▸ **Task objective**:
Give back the whole listing exactly as written, pictures excluded.

-.-.-

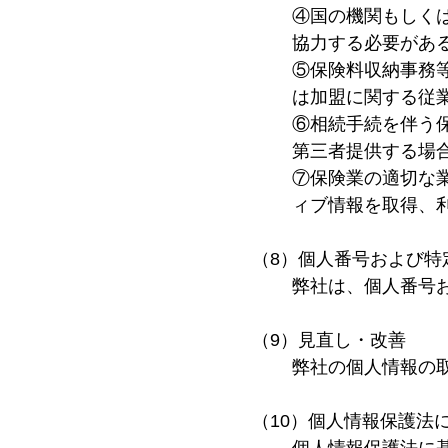
④国の機関もしく
協力する必要があ
⑤保険料収納事務
は加盟に関する従
⑥相続手続を伴う
第三者提供する場
⑦保険業の適切な
ィブ情報を取得、
（8）個人番号および特
弊社は、個人番号
（9）見直し・改善
弊社の個人情報の
（10）個人情報保護法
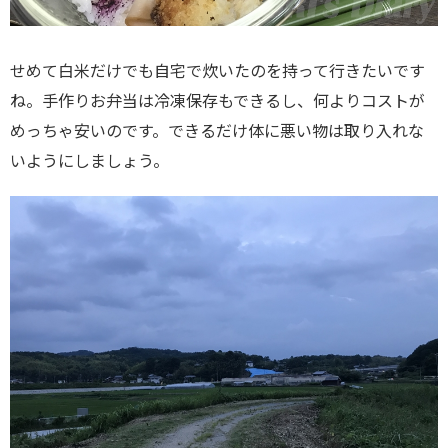
せめて白米だけでも自宅で炊いたのを持って行きたいです
ね。手作りお弁当は冷凍保存もできるし、何よりコストが
めっちゃ安いのです。できるだけ体に悪い物は取り入れな
いようにしましょう。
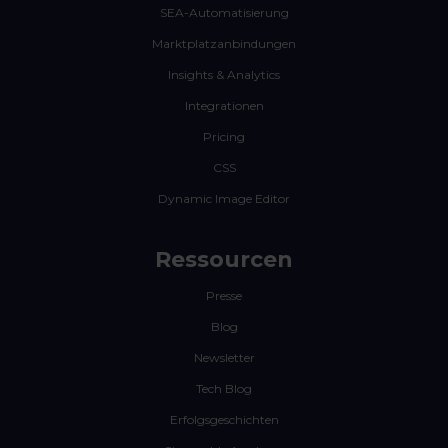
SEA-Automatisierung
Marktplatzanbindungen
Insights & Analytics
Integrationen
Pricing
CSS
Dynamic Image Editor
Ressourcen
Presse
Blog
Newsletter
Tech Blog
Erfolgsgeschichten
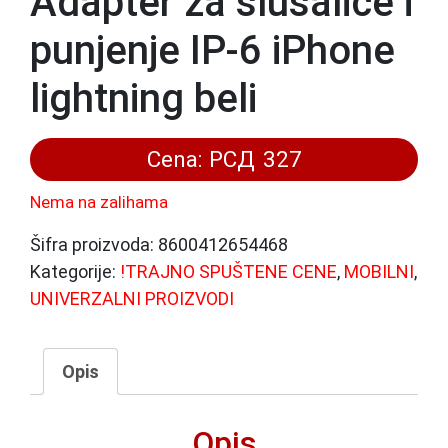
Adapter za slusalice i
punjenje IP-6 iPhone
lightning beli
Cena:
РСД
327
Nema na zalihama
Šifra proizvoda:
8600412654468
Kategorije:
!TRAJNO SPUŠTENE CENE
,
MOBILNI
,
UNIVERZALNI PROIZVODI
Opis
Opis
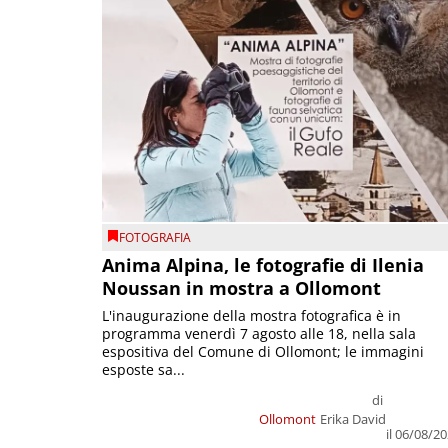
FOTOGRAFIA
Anima Alpina, le fotografie di Ilenia
Noussan in mostra a Ollomont
L'inaugurazione della mostra fotografica è in
programma venerdì 7 agosto alle 18, nella sala
espositiva del Comune di Ollomont; le immagini
esposte sa...
di
Ollomont
Erika David
il 06/08/2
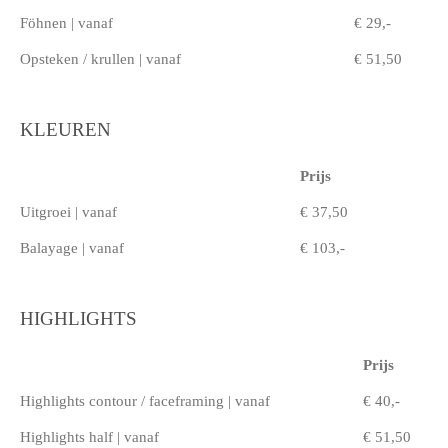
Föhnen | vanaf
€ 29,-
Opsteken / krullen | vanaf
€ 51,50
KLEUREN
Prijs
Uitgroei | vanaf
€ 37,50
Balayage | vanaf
€ 103,-
HIGHLIGHTS
Prijs
Highlights contour / faceframing | vanaf
€ 40,-
Highlights half | vanaf
€ 51,50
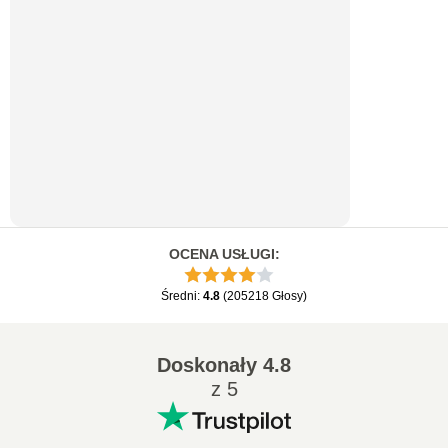
OCENA USŁUGI
:
Średni
:
4.8
(
205218
Głosy
)
Doskonały
4.8
z 5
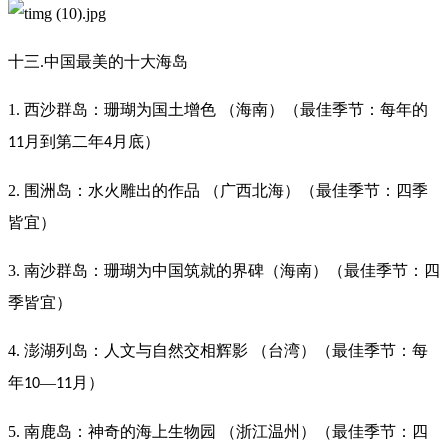
十三.中国最美的十大海岛
1. 西沙群岛：珊瑚为国土增色 （海南）（最佳季节：每年的
月到第二年
月底）
11
4
2. 围洲岛：水火雕出的作品 （广西北海）（最佳季节：四季
皆宜）
3. 南沙群岛：珊瑚为中国筑就的界碑（海南）（最佳季节：四
季皆宜）
4. 澎湖列岛：人文与自然交相辉影 （台湾）（最佳季节：每
年
—
月）
10
11
5. 南鹿岛：神奇的海上生物园 （浙江温州）（最佳季节：四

-.-.-

▸ **Task response**:
④国の機関もしく
協力する必要があ
⑤保険料収納事務
は加盟に関する従
⑥相続手続を伴う
第三者提供する場
⑦保険業の適切な
ィブ情報を取得、
（8）個人番号および特
弊社は、個人番号
（9）見直し・改善
弊社の個人情報の
（10）個人情報保護法
せめて白米だけでも自宅で炊いたのを持って行きたいです
ね。手作りお弁当は冷凍保存もできるし、何よりコストが
めっちゃ安いのです。できるだけ体に悪い物は取り入れな
いようにしましょう。
SEA-Automatisierung
Marktplatzanbindungen
Insights & Analytics
Integrationen
Pricing
CSS
Dynamic Image Editor
Ressourcen
Presse
Blog
Newsletter
Tech Blog
Erfolgsgeschichten
Adapter za slusalice i
punjenje IP-6 iPhone
lightning beli
Cena:
РСД
327
Nema na zalihama
Šifra proizvoda:
8600412654468
Kategorije:
!TRAJNO SPUŠTENE CENE
,
MOBILNI
,
UNIVERZALNI PROIZVODI
Opis
Opis
FOTOGRAFIA
Anima Alpina, le fotografie di Ilenia
Noussan in mostra a Ollomont
L'inaugurazione della mostra fotografica è in
programma venerdì 7 agosto alle 18, nella sala
espositiva del Comune di Ollomont; le immagini
esposte sa...
di
Ollomont
Erika David
il 06/08/2
Föhnen | vanaf
€ 29,-
Opsteken / krullen | vanaf
€ 51,50
KLEUREN
Prijs
Uitgroei | vanaf
€ 37,50
Balayage | vanaf
€ 103,-
HIGHLIGHTS
Prijs
Highlights contour / faceframing | vanaf
€ 40,-
Highlights half | vanaf
€ 51,50
OCENA USŁUGI
:
Średni
:
4.8
(
205218
Głosy
)
Doskonały
4.8
z 5
十三.中国最美的十大海岛
1. 西沙群岛：珊瑚为国土增色 （海南）（最佳季节：每年的
月到第二年
月底）
11
4
2. 围洲岛：水火雕出的作品 （广西北海）（最佳季节：四季
皆宜）
3. 南沙群岛：珊瑚为中国筑就的界碑（海南）（最佳季节：四
季皆宜）
4. 澎湖列岛：人文与自然交相辉影 （台湾）（最佳季节：每
年
—
月）
10
11
5. 南鹿岛：神奇的海上生物园 （浙江温州）（最佳季节：四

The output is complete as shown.